Hi Everyone...
I think our predictions have come true. I've been experiencing a really weird itch with diltiazem that I didn't get last time. If the diltiazem SOLELY goes inside, it's fine and it decreases my pain... But it's nearly impossible for no residue to be left outside - whether I use my finger tip, a syringe, or a q-tip! I have two skin tags right on the opening and they just love pissing me off. I think I need to stop using diltiazem....... It sucks because it made things so much better down there initially, looked like things were healing, it was easier to have BMs and it felt like my anal muscles were so relaxed. I have nothing else I can use - Nitro caused headaches. And I seriously can not remember EVER feeling this depressed about my fissure. I just broke down in front of my mother and said I really don't know what to do now. Surgery is still in March and maybe botox is my only option (God knows when I'll even get an appointment for that)... I don't know if it's the moisture or what, I felt a bit of an itch closer to the front of my fissure (closer to the vagina) as well, sort of like with a rash. I just started diltiazem, don't want to stop but I think I have to
Drinking freshly made juice helped me stay regular, but lately we've been making these green smoothie concoctions and I had some today (a lot of spinach and some fruit). In the morning, I had a painful BM with a bit of pink spotting. It didn't scare me because for me, dark red spotting means trouble, pink means irritation. I had a green smoothie during the day and later, I had an extremely painful BM, with no blood though at ALL
, just greenish coloured, painful poop! I HATE THIS thing it's just so confusing. I'm increasing my Miralax dose and trying to go across the border to the US on Sunday to get more.

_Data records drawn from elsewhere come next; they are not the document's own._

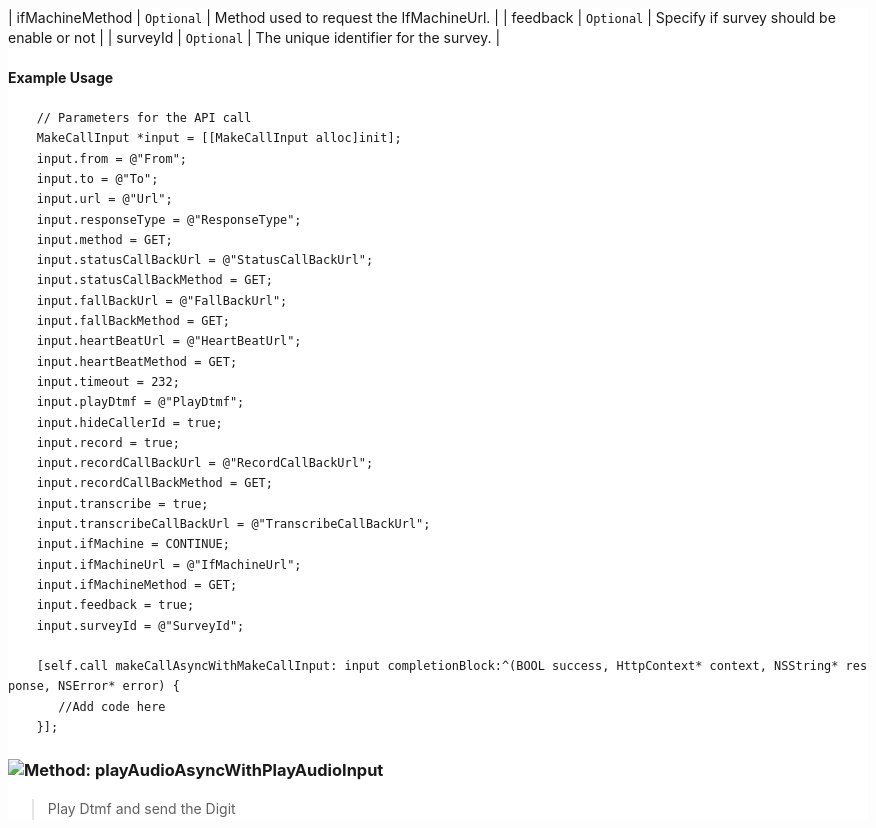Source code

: | ifMachineMethod |  ``` Optional ```  | Method used to request the IfMachineUrl. |
| feedback |  ``` Optional ```  | Specify if survey should be enable or not |
| surveyId |  ``` Optional ```  | The unique identifier for the survey. |





#### Example Usage

```objc
    // Parameters for the API call
    MakeCallInput *input = [[MakeCallInput alloc]init];
    input.from = @"From";
    input.to = @"To";
    input.url = @"Url";
    input.responseType = @"ResponseType";
    input.method = GET;
    input.statusCallBackUrl = @"StatusCallBackUrl";
    input.statusCallBackMethod = GET;
    input.fallBackUrl = @"FallBackUrl";
    input.fallBackMethod = GET;
    input.heartBeatUrl = @"HeartBeatUrl";
    input.heartBeatMethod = GET;
    input.timeout = 232;
    input.playDtmf = @"PlayDtmf";
    input.hideCallerId = true;
    input.record = true;
    input.recordCallBackUrl = @"RecordCallBackUrl";
    input.recordCallBackMethod = GET;
    input.transcribe = true;
    input.transcribeCallBackUrl = @"TranscribeCallBackUrl";
    input.ifMachine = CONTINUE;
    input.ifMachineUrl = @"IfMachineUrl";
    input.ifMachineMethod = GET;
    input.feedback = true;
    input.surveyId = @"SurveyId";

    [self.call makeCallAsyncWithMakeCallInput: input completionBlock:^(BOOL success, HttpContext* context, NSString* response, NSError* error) { 
       //Add code here
    }];
```


### <a name="play_audio_async_with_play_audio_input"></a>![Method: ](https://apidocs.io/img/method.png ".CallController.playAudioAsyncWithPlayAudioInput") playAudioAsyncWithPlayAudioInput

> Play Dtmf and send the Digit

What's worse is the applications for my graduate school are all due on Monday and I've been up until 4 or 5 or 6 am every night for the past week (in lieu of my stressful job, although it's only 4 hours a day so not too bad). Even if I get botox immediately, I have a big exam in two weeks and it'll be so hard to balance it out (unless botox doesn't hurt or irritate at all)... I literally almost have tears in my eyes and have never felt soo frustrated with this! I've always had hope that I would heal and I still do, but I don't know why it's taking so long... It's been two years with two fissures (at least) and two skin tags and I haven't drank milk or eaten spices or done anything I want to do... But it's still a pain in the butt! I really don't know what to do and just reaaaaally needed to let this out to any person that would understand.